Surety underwriters face labor strain and contract risks in Carolinas and Virginia

Robert Coon says growth is strong, but labor challenges and contract terms are reshaping surety risk

Surety underwriters face labor strain and contract risks in Carolinas and Virginia

Construction & Engineering

By Chris Davis

North Carolina, South Carolina, and Virginia are outpacing much of the Southeast in building permits and economic activity, but the pace of growth is creating pressure points for the construction and surety markets.

“The Federal Reserve of Richmond recently released some economic data on the area, and it showed that North Carolina, South Carolina, and Virginia, as far as building permits, are exceeding the rest of the southeast region,” said Robert Coon (pictured), vice president of surety at Scott Insurance. He added that net migration into North Carolina now averages more than 100,000 annually, on top of natural population growth, and that South Carolina and Virginia were experiencing similar trends.

Contractors’ pipelines were “comfortably full,” though not at record highs. Still, there are weak spots. “Weaknesses where contractors are seeing a little bit of pullback and dryness are office and multifamily housing,” Coon said. Affordable housing has been stronger within multifamily, while other projects remained stalled, waiting for rate cuts. “If the Fed drops interest rates in the next few months, like they're expected to, that's going to take a lot of the projects that are on the shelf right now and move them forward,” he said.

Labor concerns dominating underwriting conversations

While supply chain and pricing pressures have stabilized, labor remains a long-term challenge. “Labor is probably the biggest concern. It's a twofold issue. One is there's a significant concern about just having enough bodies to do the work. But a more nuanced issue is the quality of that labor force,” Coon said.

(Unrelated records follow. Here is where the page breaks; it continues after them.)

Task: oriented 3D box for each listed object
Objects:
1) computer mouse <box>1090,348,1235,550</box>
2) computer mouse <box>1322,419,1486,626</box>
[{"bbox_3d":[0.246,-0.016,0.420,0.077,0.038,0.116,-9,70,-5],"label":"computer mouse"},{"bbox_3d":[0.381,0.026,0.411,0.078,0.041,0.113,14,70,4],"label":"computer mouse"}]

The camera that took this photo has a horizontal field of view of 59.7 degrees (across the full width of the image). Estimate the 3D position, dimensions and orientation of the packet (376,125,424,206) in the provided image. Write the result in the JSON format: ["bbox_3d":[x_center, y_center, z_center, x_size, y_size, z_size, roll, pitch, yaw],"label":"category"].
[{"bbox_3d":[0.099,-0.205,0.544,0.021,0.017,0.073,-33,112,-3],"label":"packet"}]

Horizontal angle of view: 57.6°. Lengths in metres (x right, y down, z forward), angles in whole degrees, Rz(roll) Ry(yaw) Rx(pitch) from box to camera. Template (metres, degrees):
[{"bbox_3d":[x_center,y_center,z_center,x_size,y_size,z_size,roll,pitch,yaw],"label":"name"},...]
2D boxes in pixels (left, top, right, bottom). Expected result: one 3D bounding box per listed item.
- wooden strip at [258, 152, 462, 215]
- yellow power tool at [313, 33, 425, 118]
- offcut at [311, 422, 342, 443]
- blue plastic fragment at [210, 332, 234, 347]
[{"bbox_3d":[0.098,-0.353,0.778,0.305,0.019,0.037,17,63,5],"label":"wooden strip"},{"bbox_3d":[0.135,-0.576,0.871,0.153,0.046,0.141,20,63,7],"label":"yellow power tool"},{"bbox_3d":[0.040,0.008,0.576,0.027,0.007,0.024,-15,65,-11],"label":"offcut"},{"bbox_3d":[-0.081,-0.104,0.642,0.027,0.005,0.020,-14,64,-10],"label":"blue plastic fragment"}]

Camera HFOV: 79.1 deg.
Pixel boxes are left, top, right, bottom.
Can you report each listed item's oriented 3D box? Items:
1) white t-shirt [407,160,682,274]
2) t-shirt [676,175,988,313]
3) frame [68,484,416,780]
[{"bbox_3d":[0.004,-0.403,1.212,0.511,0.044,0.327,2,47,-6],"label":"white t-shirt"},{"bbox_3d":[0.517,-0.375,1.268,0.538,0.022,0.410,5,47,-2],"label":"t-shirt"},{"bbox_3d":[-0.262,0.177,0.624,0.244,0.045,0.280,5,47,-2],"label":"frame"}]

He pointed to mega projects such as data centers that have pulled away skilled tradespeople by offering better pay and longer contracts. “If you have a labor pool that's not quite as big as you want, and the quality of that labor isn't as high as you'd like, and then all of what is high quality focuses on a certain sector, the quality issues for the rest of the construction market become a little bit higher risk and higher focus,” he said.

That imbalance was already straining underwriters. “That, frankly, is something hard to underwrite or address,” Coon said. He expects the challenge to intensify if rate cuts trigger more project starts. “Labor is not something that fixes overnight. So, it will probably be an issue for the next five or 10 years, in my opinion,” he said.

Surety remains a credit product, not risk sharing

Coon stressed that capacity is not the issue in surety underwriting. “Remember that surety is more of a credit product. It's underwritten on the basis that there will be no losses,” he said. Unlike insurance, bonds are written on the expectation of zero losses and carry no deductibles. “That bond's a 100% guarantee on the performance and 100% guarantee on the payment,” he said.

What matters most is a contractor’s fundamentals across all jobs. “One of the sureties did a study a few years ago where 55 to 60 percent of surety bond claims were triggered by – not the sole cause, but the main trigger – a loss on a single project,” he said. “Having one bad job has a domino effect, and it ended up affecting all of their jobs and taking that contractor out.”

Contract terms drawing sharper scrutiny

Beyond labor and project risk, sureties are urging contractors to pay closer attention to contractual obligations. “Nobody wants to take risk. So we're seeing risk being pushed down from the owner to the general contractor, to the subcontractors,” Coon said.

One clause that has become increasingly costly is “no damages for delay,” which limits compensation for owner-driven or supply chain delays.  Given longer material lead times and other issues slowing production, projects are taking longer than they used to. “If the only thing that [a] contractor or subcontractor can get is time, that doesn't cover their overhead, additional expenses that they're having to incur to keep that project open or going,” Coon said.

As a result, bond producers are more often working with contractors to challenge or rebalance contract language. “What we're seeing is sureties are looking at and helping advise their contractor clients, by reading the contract terms a little bit more closely to identify things that you could live with previously, but in the current environment, you need to push back and get a little bit more clarity,” he said.

P3 projects bring opportunity and caution

Public-private partnerships (P3s) are also shaping the surety conversation. “Virginia has been very active in the P3 world. North Carolina has some, and in fact, they just released RFQs for a P3 project for I-77 in the Charlotte area to widen it and expand it,” Coon said. South Carolina is considering similar models.

He said the underwriting approach to these projects remains consistent, with contractors well-positioned to benefit. The concern lay in ensuring statutory protections were preserved. “The key underwriting issue is we want to be sure that those P3s and the enabling legislation require the bond just as if it were a public, regular public project,” Coon said.

For underwriters, the challenge in today’s market is balancing discipline with adaptation in a market marked by growth, volatility, and contractual complexity. According to Coon, contractors cannot afford to overlook the risk of how “one bad job” can cascade through their entire book of work.